Is calling Future#get(time, timeunit) directly (without checking isDone()) a bad practice?


This code runs some really cheap (in terms of time) method in a separate thread, so it's guaranteed with a 99.9999% certainty that the outer method will return successfully. If time it takes to finish the job is more than 5 seconds, I wish to terminate the execution anyway. So, does the code below need some wrapping in if (future.isDone()) ... etc or under my circumstances I can leave it as is?

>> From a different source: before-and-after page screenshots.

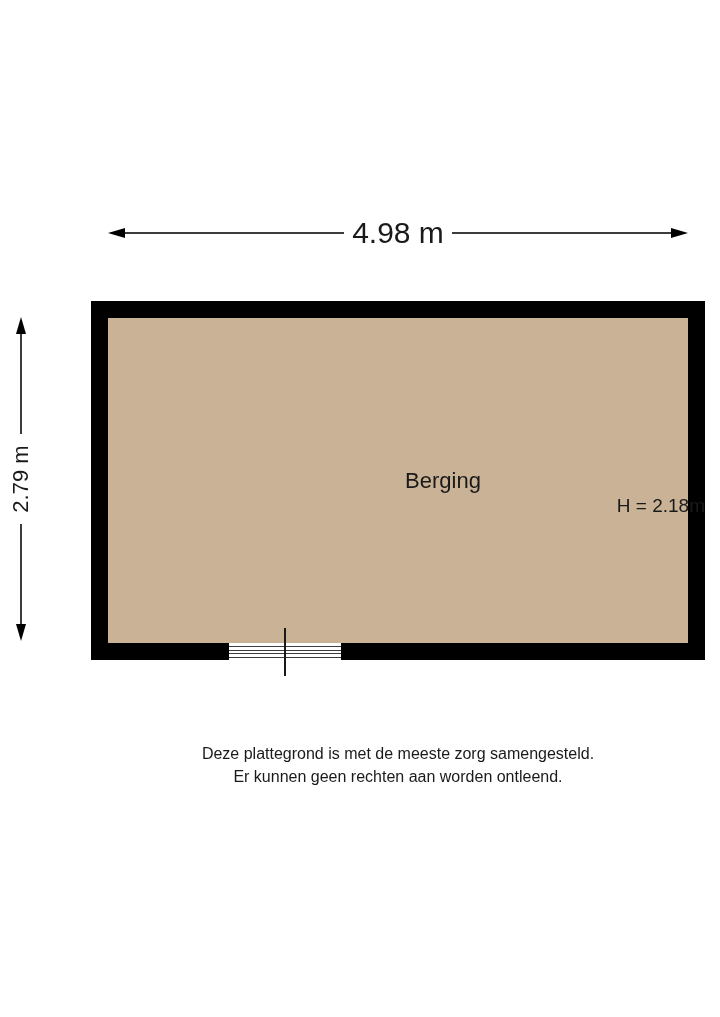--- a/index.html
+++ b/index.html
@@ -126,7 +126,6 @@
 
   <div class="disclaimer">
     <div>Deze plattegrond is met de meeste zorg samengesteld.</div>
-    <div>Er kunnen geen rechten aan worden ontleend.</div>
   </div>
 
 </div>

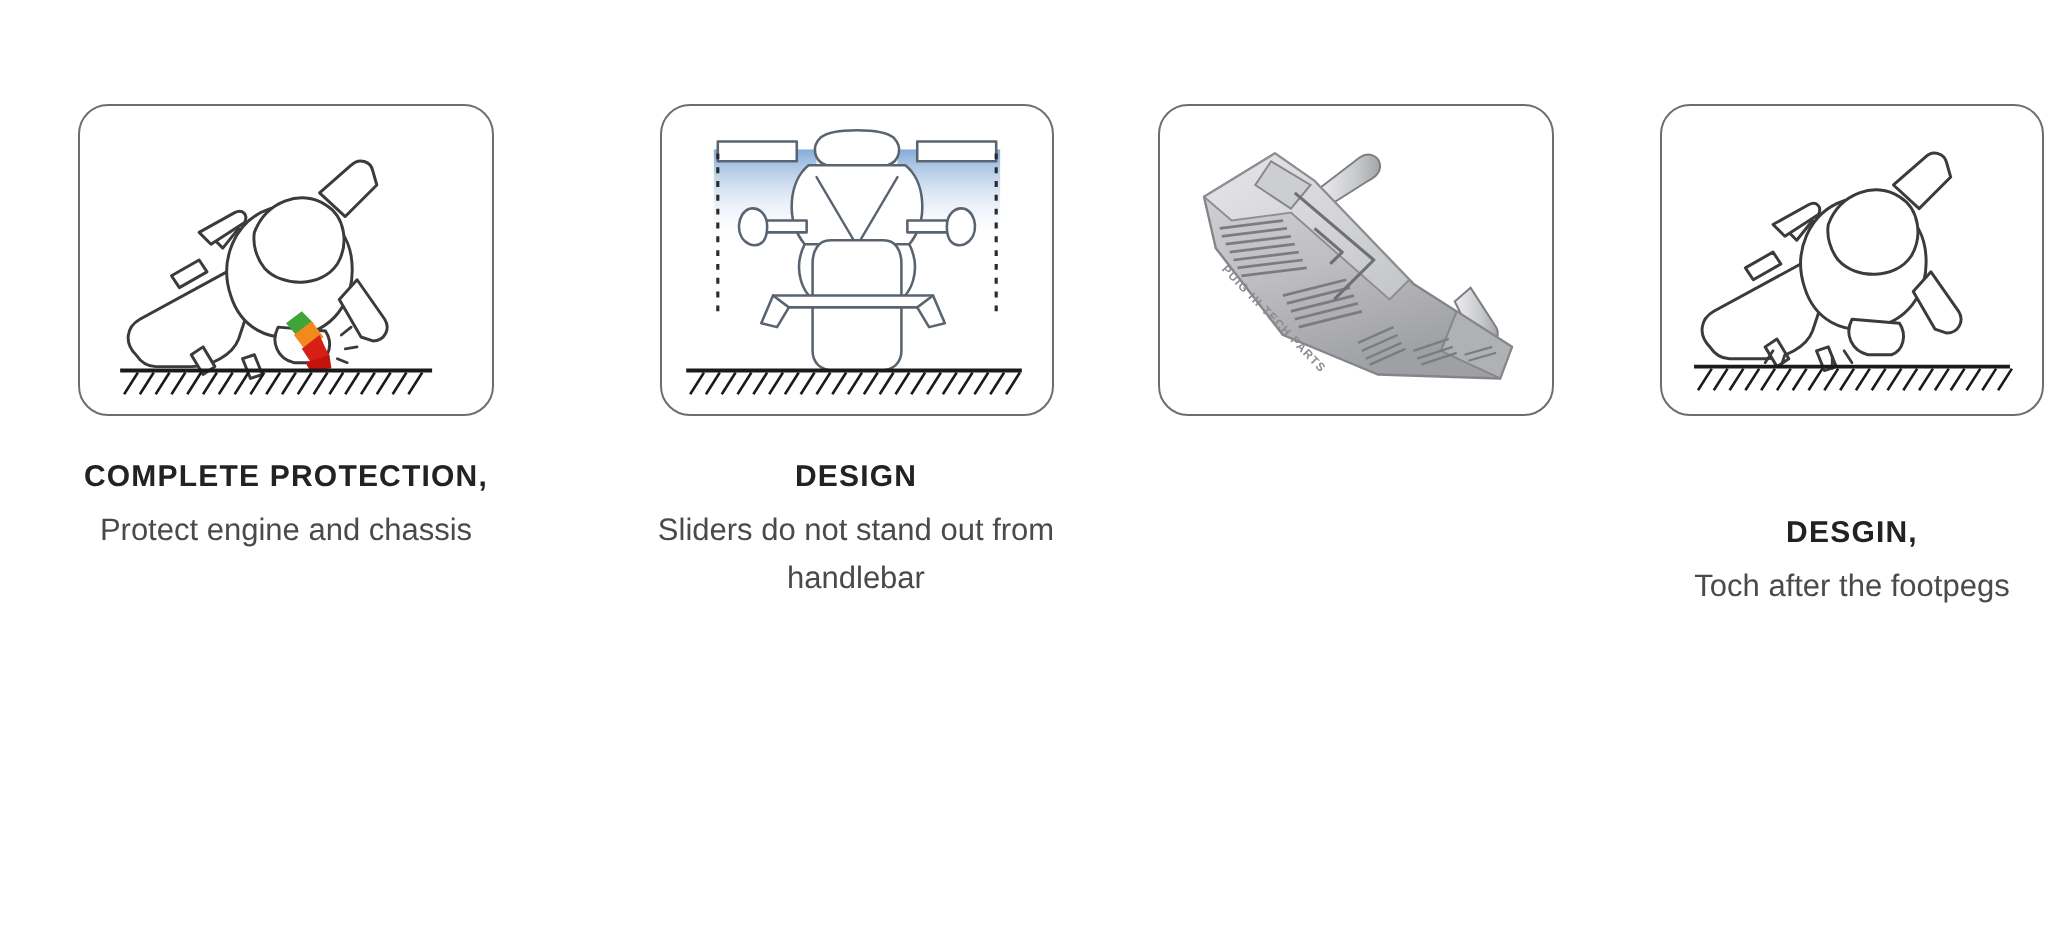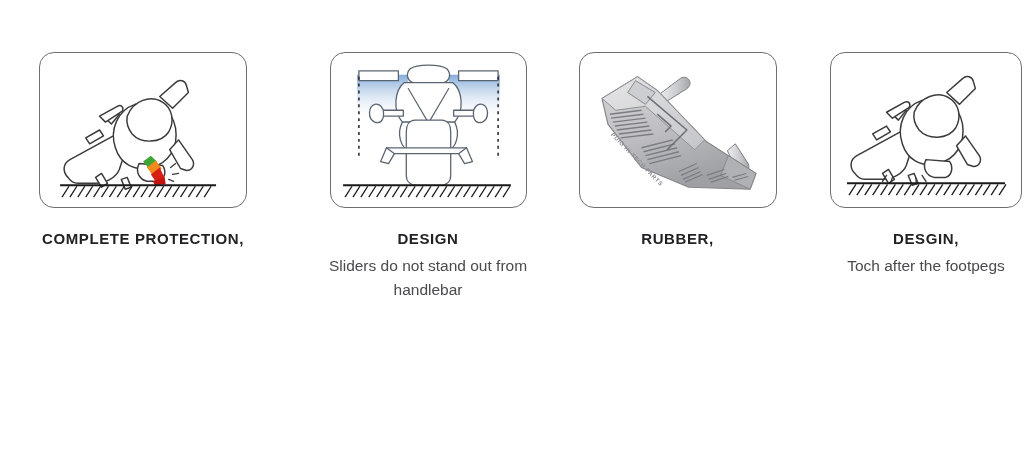--- a/index.html
+++ b/index.html
@@ -327,7 +327,6 @@
       </svg>
     </div>
     <div class="caption-block">
-      <div class="caption-title">RUBBER,</div>
     </div>
   </div>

final Future<SubE> futureEffect = threadPool.submit(effectCallable(lhs, rhs));
try {
    return futureEffect.get(5, TimeUnit.SECONDS);
} catch (InterruptedException | TimeoutException e) {
    throw new eRuleLoadingFailed(e.getMessage());
} catch (ExecutionException e) {
    if (e.getCause() instanceof eAccessDenied) {
        throw (eAccessDenied)e.getCause();
    } else {
        throw new eRuleLoadingFailed(e.getMessage());
    }
}

Solution

  • You will not need isDone here. In fact it would destry your code. In the rare case that the executed code finishes a microsecond AFTER the main thread gets to the if, isDone would return false and the get would not be executed at all. I think this is not what you want. You want to execute get in all cases.